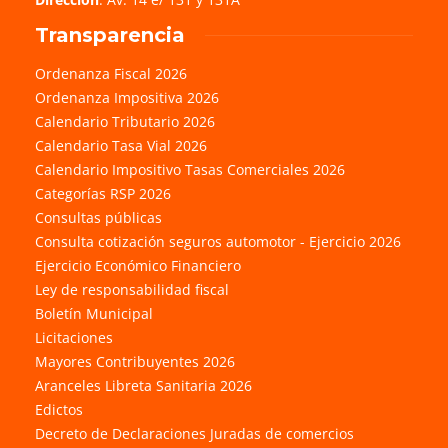
Transparencia
Ordenanza Fiscal 2026
Ordenanza Impositiva 2026
Calendario Tributario 2026
Calendario Tasa Vial 2026
Calendario Impositivo Tasas Comerciales 2026
Categorías RSP 2026
Consultas públicas
Consulta cotización seguros automotor - Ejercicio 2026
Ejercicio Económico Financiero
Ley de responsabilidad fiscal
Boletín Municipal
Licitaciones
Mayores Contribuyentes 2026
Aranceles Libreta Sanitaria 2026
Edictos
Decreto de Declaraciones Juradas de comercios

- WHAT TO WORK ON: Scan the entries for the word "Calendario". Report each line that has it.

- OUTPUT OF THE TASK:
Calendario Tributario 2026
Calendario Tasa Vial 2026
Calendario Impositivo Tasas Comerciales 2026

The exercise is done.